Records for processing.
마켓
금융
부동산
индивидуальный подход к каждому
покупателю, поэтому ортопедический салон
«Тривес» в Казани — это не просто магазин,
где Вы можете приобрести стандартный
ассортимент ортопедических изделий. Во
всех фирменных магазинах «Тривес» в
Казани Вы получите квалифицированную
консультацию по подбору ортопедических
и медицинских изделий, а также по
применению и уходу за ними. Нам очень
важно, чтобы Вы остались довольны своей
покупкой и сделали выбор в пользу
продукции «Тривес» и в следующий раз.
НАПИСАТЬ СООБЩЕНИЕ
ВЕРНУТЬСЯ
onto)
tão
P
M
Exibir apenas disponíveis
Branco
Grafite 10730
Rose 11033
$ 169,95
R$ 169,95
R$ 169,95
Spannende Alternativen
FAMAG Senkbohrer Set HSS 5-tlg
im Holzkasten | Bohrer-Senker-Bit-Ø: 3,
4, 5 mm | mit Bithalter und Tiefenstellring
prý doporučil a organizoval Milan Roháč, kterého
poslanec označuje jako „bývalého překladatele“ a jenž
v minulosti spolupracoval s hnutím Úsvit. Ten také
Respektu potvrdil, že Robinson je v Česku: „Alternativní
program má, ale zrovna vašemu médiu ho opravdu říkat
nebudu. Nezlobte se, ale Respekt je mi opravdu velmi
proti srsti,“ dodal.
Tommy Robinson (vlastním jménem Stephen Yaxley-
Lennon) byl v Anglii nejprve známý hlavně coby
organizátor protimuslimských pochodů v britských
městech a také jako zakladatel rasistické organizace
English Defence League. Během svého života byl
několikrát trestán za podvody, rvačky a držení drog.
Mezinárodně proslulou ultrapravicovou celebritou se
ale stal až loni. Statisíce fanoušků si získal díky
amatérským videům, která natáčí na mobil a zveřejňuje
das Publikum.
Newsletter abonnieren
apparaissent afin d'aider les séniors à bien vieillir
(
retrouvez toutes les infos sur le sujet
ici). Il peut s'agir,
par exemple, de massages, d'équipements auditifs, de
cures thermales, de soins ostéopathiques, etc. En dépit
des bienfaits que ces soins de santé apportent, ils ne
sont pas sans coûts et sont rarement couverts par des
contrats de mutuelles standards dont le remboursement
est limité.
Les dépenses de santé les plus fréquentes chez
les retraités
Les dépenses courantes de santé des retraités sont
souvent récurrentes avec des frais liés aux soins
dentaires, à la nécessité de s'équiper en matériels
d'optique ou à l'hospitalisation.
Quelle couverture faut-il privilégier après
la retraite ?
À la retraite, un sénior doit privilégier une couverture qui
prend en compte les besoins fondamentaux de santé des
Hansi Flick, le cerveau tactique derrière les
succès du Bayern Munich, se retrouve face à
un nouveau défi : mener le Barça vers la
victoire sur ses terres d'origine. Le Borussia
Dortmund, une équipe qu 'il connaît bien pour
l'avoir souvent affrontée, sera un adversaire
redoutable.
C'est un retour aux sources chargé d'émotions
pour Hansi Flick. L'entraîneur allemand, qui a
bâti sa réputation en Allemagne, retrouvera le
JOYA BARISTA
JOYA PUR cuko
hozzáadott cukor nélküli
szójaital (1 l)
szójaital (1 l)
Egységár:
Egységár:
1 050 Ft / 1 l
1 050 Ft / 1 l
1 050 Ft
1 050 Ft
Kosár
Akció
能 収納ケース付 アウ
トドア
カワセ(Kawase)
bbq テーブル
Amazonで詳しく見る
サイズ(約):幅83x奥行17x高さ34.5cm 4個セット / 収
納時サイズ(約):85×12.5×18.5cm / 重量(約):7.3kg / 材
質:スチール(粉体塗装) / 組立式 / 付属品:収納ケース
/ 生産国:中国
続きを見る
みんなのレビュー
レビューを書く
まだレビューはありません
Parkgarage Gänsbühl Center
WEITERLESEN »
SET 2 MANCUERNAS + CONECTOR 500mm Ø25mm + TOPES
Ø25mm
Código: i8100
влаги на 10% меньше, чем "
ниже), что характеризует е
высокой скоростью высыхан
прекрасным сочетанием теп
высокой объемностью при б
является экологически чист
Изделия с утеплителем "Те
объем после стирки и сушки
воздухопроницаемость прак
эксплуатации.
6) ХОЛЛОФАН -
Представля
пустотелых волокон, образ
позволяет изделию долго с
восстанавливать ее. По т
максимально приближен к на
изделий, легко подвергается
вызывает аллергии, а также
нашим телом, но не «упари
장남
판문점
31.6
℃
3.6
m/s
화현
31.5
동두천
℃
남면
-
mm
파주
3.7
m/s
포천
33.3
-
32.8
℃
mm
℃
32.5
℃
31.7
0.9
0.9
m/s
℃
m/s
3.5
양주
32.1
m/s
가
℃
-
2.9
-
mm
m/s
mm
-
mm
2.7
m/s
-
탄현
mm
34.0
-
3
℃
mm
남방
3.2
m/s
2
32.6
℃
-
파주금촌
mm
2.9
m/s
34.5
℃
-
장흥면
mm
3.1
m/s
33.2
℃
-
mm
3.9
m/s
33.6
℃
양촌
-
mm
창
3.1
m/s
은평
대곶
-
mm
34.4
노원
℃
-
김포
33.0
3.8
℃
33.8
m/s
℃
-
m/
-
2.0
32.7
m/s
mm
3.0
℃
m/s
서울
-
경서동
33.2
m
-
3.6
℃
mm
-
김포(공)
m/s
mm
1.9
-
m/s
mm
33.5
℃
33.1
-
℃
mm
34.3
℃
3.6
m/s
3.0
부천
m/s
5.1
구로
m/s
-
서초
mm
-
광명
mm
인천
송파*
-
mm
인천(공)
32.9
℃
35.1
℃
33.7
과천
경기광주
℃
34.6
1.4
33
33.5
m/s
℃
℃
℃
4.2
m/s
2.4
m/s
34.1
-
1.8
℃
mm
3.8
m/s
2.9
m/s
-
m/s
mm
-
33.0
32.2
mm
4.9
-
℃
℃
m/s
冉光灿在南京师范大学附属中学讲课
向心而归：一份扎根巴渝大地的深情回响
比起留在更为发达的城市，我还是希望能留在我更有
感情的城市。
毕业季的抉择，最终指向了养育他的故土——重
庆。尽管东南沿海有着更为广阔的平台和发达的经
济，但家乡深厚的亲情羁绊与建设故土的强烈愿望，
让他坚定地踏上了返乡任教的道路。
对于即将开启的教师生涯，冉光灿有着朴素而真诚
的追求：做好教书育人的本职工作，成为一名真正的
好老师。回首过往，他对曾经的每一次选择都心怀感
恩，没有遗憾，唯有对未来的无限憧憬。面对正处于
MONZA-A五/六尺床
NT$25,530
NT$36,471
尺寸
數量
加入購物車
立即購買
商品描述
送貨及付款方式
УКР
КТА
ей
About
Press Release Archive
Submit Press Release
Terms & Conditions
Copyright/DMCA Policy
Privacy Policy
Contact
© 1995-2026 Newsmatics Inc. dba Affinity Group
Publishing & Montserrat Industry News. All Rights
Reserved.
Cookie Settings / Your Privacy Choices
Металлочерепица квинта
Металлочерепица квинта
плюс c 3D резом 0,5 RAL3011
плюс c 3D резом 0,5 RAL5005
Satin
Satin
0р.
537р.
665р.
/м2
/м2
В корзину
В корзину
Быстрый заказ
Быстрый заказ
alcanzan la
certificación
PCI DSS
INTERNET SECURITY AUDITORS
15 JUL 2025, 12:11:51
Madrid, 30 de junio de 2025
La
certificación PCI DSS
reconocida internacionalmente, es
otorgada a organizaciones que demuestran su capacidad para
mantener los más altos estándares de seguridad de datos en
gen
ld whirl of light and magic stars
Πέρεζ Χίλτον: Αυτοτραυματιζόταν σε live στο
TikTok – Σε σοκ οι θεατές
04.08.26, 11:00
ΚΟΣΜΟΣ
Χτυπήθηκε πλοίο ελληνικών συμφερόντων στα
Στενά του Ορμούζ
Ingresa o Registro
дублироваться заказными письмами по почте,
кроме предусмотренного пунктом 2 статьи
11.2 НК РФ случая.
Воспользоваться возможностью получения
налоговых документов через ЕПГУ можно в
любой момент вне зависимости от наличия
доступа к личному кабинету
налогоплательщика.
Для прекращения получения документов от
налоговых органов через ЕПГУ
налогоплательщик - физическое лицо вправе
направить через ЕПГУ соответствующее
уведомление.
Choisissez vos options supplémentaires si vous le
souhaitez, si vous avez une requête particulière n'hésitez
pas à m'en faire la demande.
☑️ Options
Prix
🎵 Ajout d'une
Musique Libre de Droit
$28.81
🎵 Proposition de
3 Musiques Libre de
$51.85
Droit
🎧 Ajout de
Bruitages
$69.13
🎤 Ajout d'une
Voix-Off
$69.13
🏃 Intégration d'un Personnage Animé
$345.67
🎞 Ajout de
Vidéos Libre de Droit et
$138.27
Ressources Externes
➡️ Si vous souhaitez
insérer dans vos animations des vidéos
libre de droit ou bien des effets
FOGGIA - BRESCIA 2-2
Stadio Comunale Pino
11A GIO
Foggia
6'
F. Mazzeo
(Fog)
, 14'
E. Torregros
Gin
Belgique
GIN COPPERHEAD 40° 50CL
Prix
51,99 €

What to produce. Turn everything from the start of the rows down to the line containing "program má, ale" into a JSON list of strings, with one string per line and blank lines left out.

Response to the task.
[
  "마켓",
  "금융",
  "부동산",
  "индивидуальный подход к каждому",
  "покупателю, поэтому ортопедический салон",
  "«Тривес» в Казани — это не просто магазин,",
  "где Вы можете приобрести стандартный",
  "ассортимент ортопедических изделий. Во",
  "всех фирменных магазинах «Тривес» в",
  "Казани Вы получите квалифицированную",
  "консультацию по подбору ортопедических",
  "и медицинских изделий, а также по",
  "применению и уходу за ними. Нам очень",
  "важно, чтобы Вы остались довольны своей",
  "покупкой и сделали выбор в пользу",
  "продукции «Тривес» и в следующий раз.",
  "НАПИСАТЬ СООБЩЕНИЕ",
  "ВЕРНУТЬСЯ",
  "onto)",
  "tão",
  "P",
  "M",
  "Exibir apenas disponíveis",
  "Branco",
  "Grafite 10730",
  "Rose 11033",
  "$ 169,95",
  "R$ 169,95",
  "R$ 169,95",
  "Spannende Alternativen",
  "FAMAG Senkbohrer Set HSS 5-tlg",
  "im Holzkasten | Bohrer-Senker-Bit-Ø: 3,",
  "4, 5 mm | mit Bithalter und Tiefenstellring",
  "prý doporučil a organizoval Milan Roháč, kterého",
  "poslanec označuje jako „bývalého překladatele“ a jenž",
  "v minulosti spolupracoval s hnutím Úsvit. Ten také",
  "Respektu potvrdil, že Robinson je v Česku: „Alternativní",
  "program má, ale zrovna vašemu médiu ho opravdu říkat"
]